FS#10874 - no track will play after playing a deleted, semi-buffered track

Attached to Project: Rockbox
Opened by Johannes Linke (Jaykay) - Thursday, 24 December 2009, 11:57 GMT
Last edited by sideral (sideral) - Monday, 25 April 2011, 11:23 GMT
Task Type Bugs
Category Music playback
Status New
Assigned To No-one
Operating System All players
Severity Low
Priority Normal
Reported Version Release 3.4
Due in Version Undecided
Due Date Undecided
Percent Complete 0%
Votes 0
Private No


to reproduce:

1. start a big (20mb or more) track. delete it immidiately after starting it.
2. let the song play until it stops. i guess it stops at the end of the buffer. as an alternative you can ff to the end of the track (which shouldn't be buffered)
3. now you're not able to play any track. if you select a new one from the file browser or database, the wps will show up, but nothing is played and the progress bar won't progress. ff and rw also don 't work. only rebooting helps. shutting down needs really long (~15s).

if you delete a fully buffered song, everything works as expected (well, the song continues till the end, and the next song starts. some devs call that "expected" :D ).

tested with r24091 and an e200, although i guess that the bug is target independent and occurs in the last few thousand revisions :)

This task depends upon

Comment by jasontaylor (jasontaylor) - Friday, 01 January 2010, 01:56 GMT
Looks like I reported this as well.

Guess I should have searched first.
Comment by Thomas Martitz (kugel.) - Tuesday, 26 January 2010, 23:10 GMT
This seems to fix the problem, but it also seems to introduce a small audio glitch shortly after rebuffering.
Comment by sideral (sideral) - Monday, 25 April 2011, 11:23 GMT
  • Field changed: Status (Unconfirmed → New)
Trying to reproduce this, I just hung my ClipV2 so hard that I couldn't even hard-reset it and had to let the battery drain.

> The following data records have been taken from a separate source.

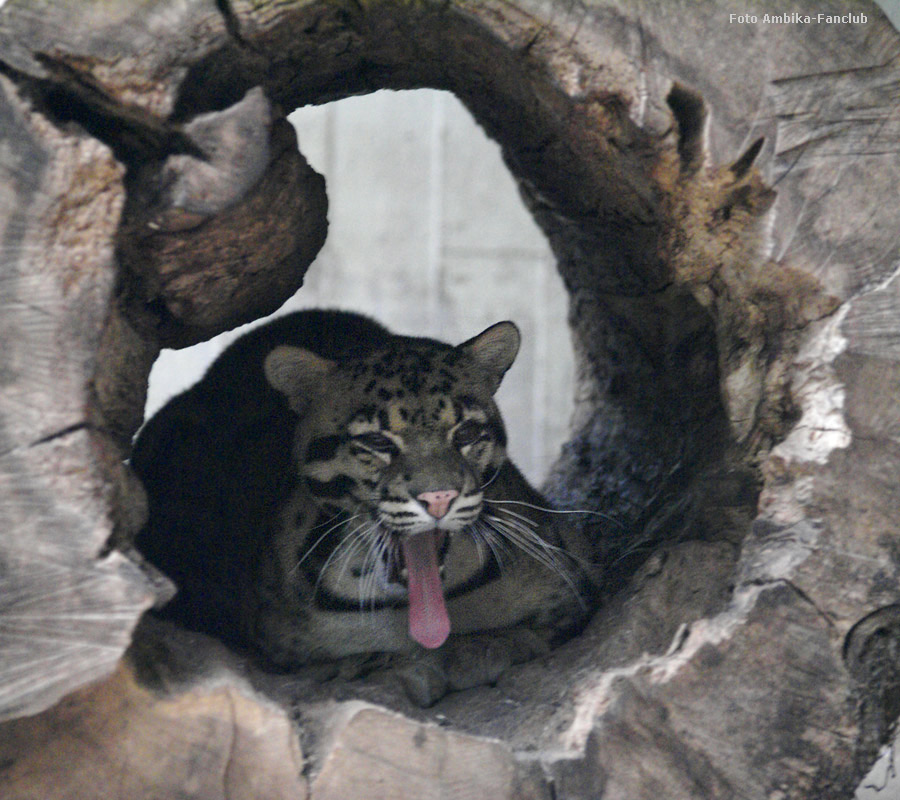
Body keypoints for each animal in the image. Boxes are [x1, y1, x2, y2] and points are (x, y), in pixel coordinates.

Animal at [134, 310, 596, 704]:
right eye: (376, 442)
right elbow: (351, 660)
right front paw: (422, 662)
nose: (439, 498)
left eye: (465, 433)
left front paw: (482, 647)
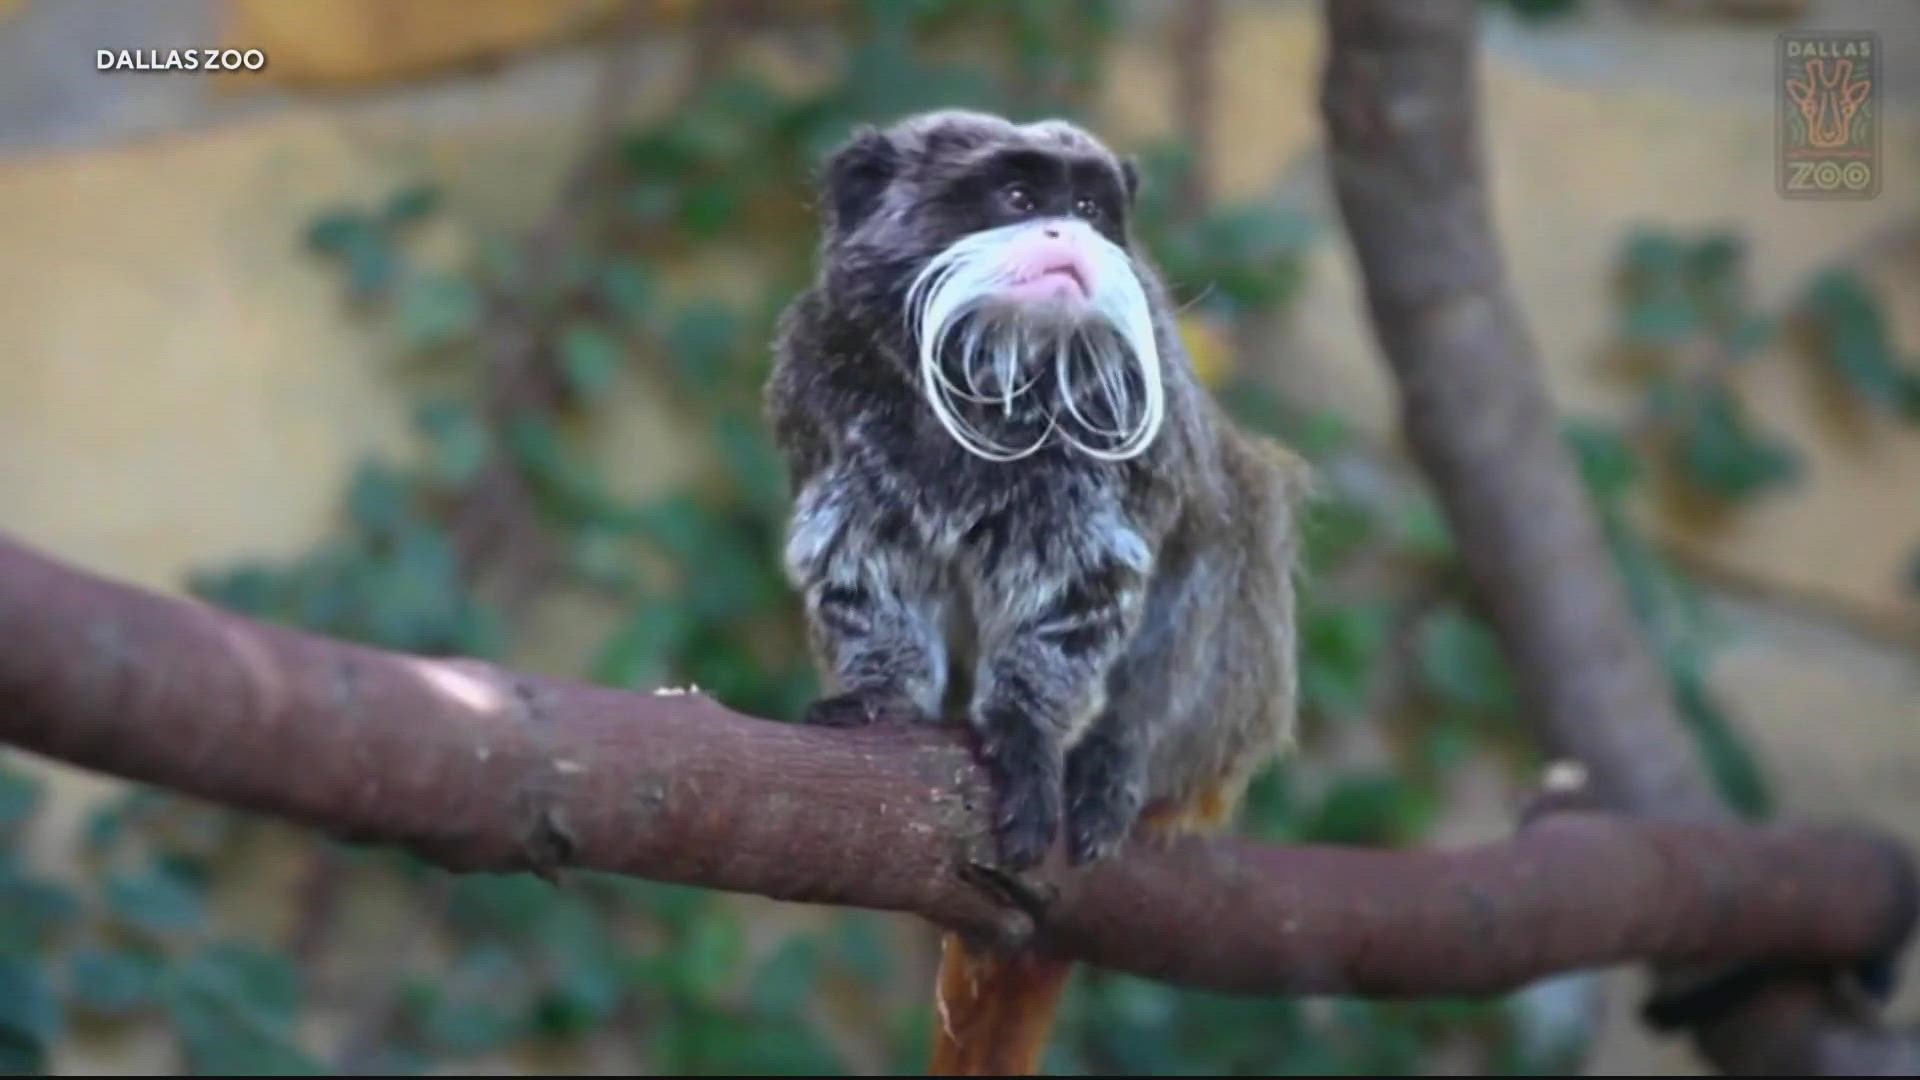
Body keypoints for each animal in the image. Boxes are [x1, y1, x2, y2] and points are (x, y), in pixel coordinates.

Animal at [764, 109, 1305, 1068]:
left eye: (1088, 207)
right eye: (1019, 197)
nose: (1069, 233)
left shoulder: (1116, 417)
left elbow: (1081, 592)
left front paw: (1026, 736)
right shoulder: (823, 387)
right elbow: (862, 567)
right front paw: (880, 695)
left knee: (1234, 522)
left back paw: (1114, 761)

kugel, your patch doesn't apply to current svn any longer, and it wasn't immediately obvious to me how to rebase it. I agree that buffering needs to be changed in the spirit of your patch as a safety measure (if that hasn't already happened), but perhaps this particular function (delete from WPS context menu) also should be handled from a higher level by explicitly stopping the current track and advancing the playlist.
Comment by Jonathan Gordon (jdgordon) - Monday, 23 April 2012, 13:19 GMT attempts to fix this issue. testing would be great.

If it can continue playing the deleted song it will, otherwise it will skip it as soon as it is deleted.
Comment by Michael Sevakis (MikeS) - Monday, 23 April 2012, 16:47 GMT
The issue could be manifold. Buffering should simply truncate the file and close it. Some codecs may not properly check the return values of the buffer calls. I'd like a look before introducing and whole host of workarounds that may not address the real reason(s) but just gloss over it(them).
Comment by Michael Sevakis (MikeS) - Monday, 23 April 2012, 16:58 GMT
Does the file/FAT code even properly deal with an open file being removed? I think I left a note or a commit message about something weird in cases of disk corruption where return values were not correct if the file on disk was already truncated.
Comment by MichaelGiacomelli (saratoga) - Monday, 23 April 2012, 17:48 GMT
If codecs don't deal with a buffering fail, then fixing them shouldn't be too hard. Just clean up and quit.
Comment by Jonathan Gordon (jdgordon) - Monday, 23 April 2012, 22:49 GMT
Fair enough, but this isnt the main motivation behind the gerrit patch, just the first example usage.
Comment by Michael Sevakis (MikeS) - Thursday, 03 May 2012, 03:59 GMT
Need to know which formats. There are many codecs that don't check return values from buffering and thus would try to pass NULL pointers to their library functions. Some codecs pass the test quite well. Some may have assumptions with seeking but pass in normal streaming to the end of buffered data. Playback only cares about the codec reporting that it has stopped decoding the file. The robustness depends upon the codec to check its stuff and take appropriate action (it IS the one reading the data afterall).

Buffering, as expected, stops and truncates the file at whatever read position it had at the moment of deletion (to my best estimation...the file should have filled the buffer had it been allowed to read it normally but stopped early because I got to deleting it quickl enough). Buffering will return failure if in fact a read is attempted in "no-man's land".